Being with her this way helped me see the woman, the human being who was never nourished, behind the character she always played or the mask she had always worn. Or the wounds she had always kept close to the surface. I let myself see her beauty and she became beautiful.
Every time I went she would offer me up another one of her plants. I don’t know if she knew how much I loved plants, but they were the perfect gift for me. Another time, she gave me a little photo album she had decorated with shiny stickers—like a kindergarten kid’s surprise.
We got her to sing old Yiddish songs finding words from the vestiges of long forgotten memories still there somewhere inside her. A few times she broke out into old Russian ballads—a language I had never heard her speak in all the years I’d known her. I was touched by the joy on her face as she sang, and to remember that the capacity for joy is possible at any point in time when we accept to be in the moment.
My grandmother wanted to teach me how to knit. So I brought her needles and yarn. I hoped in vain for some kind of legacy that she could pass on to me. But her hands shook unrelentingly and she would impatiently grab the needles from me when she was unhappy with my progress.
“It’s like this!” She tried to show me again. But I couldn’t figure out what she was doing. But I liked that we tried.
Like she had all her life, she would get her hair done on Fridays, and then tell us how much everyone was “plutzing” over her new hairdo. She prided herself on taking care of herself.

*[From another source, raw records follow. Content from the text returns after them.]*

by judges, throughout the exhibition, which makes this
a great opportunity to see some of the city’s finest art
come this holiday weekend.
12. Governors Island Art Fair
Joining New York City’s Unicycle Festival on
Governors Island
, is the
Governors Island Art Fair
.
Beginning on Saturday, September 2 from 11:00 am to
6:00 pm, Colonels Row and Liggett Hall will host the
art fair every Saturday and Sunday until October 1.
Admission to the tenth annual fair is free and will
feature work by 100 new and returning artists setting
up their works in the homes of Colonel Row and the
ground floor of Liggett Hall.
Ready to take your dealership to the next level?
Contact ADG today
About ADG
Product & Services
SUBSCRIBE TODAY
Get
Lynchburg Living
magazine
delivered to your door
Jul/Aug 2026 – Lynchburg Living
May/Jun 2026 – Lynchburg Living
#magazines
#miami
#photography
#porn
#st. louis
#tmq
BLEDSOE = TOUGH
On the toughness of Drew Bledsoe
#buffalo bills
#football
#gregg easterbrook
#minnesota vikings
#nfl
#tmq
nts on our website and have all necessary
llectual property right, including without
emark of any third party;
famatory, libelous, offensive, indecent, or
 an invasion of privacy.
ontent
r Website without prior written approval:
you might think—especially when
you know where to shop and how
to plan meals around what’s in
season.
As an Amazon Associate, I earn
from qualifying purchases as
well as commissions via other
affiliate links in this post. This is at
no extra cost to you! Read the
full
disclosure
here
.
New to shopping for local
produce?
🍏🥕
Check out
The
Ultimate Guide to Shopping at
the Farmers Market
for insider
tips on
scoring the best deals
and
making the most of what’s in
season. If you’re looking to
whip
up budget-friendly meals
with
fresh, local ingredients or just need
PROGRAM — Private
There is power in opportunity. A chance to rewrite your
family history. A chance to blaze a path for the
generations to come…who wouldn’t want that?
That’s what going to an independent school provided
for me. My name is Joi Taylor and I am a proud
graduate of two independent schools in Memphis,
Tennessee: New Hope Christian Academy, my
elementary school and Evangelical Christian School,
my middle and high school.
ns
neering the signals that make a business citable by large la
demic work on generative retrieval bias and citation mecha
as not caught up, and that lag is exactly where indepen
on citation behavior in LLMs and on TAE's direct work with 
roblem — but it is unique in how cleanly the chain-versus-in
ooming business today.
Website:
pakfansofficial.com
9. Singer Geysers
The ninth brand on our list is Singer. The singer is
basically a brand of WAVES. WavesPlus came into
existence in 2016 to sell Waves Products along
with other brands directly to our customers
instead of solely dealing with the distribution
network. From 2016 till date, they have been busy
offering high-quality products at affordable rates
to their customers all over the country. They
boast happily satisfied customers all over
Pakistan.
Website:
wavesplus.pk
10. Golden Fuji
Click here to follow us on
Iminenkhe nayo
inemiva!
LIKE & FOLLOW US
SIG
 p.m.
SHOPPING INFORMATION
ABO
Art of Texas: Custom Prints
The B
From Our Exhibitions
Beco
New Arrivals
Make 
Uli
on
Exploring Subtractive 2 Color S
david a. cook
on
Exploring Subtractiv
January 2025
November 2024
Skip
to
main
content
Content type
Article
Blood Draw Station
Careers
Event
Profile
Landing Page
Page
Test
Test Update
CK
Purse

She was also proud to maintain the tradition of going to synagogue every Saturday, as well as taking care of her own washing. She didn’t trust that the Lodge would do her laundry well enough.
“There are a lot of old people here”, she said. “They put all kinds of verkakte clothes in the wash. It’s dirty.”
She would often complain about all the old people in the place. She thought they were much older than she was, and that she was much younger than she really was. Which was not really that realistic since she was going to turn 99 this Thursday.
When she started to decline, she was found wandering in the lobby a couple times. She said she wanted to go home.
I don’t think she meant back to the house where she lived with her husband for over fifty years. I’m pretty sure she meant something deeper, some place where she truly belonged. Like there was a part of her that could feel it. Somewhere safe and accepting of her, where she could be with those who loved her—her husband, her daughter, her brother, her parents… in some hereafter world of celestial friends who would love her as she had always longed to be loved.
The very best thing about my grandmother besides what I consider a happy ending to our grandmother-granddaughter relationship is that she gave us our dad—our loving, dedicated father, who was also always a loving and dedicated son. He did all he could to be the most caring and supportive presence in her life, in all our lives. And, whatever our challenges, whatever our shtick, our dad (with the help of mom, of course!) gave us…us.
I am grateful for this—for the lives and the living that my grandmother’s life gave, and will continue to give even after her passing. I appreciate that we are here, breathing, always with the opportunity to grow, to learn, to love, to forgive—to respect each other’s journeys, lessons, challenges, wounds, fears or insecurities. To know in looking at life and all its “stuff”, that each life has value, its own rhyme or reason, and its purpose.
God bless Diana Hershorn (pronounced Dinah, like Dinah Shore). May she be guided and supported to find her way and her peace, and to live the beauty, truth and purity of her “neshama”.
Bubby, I love you—whoever and wherever you are.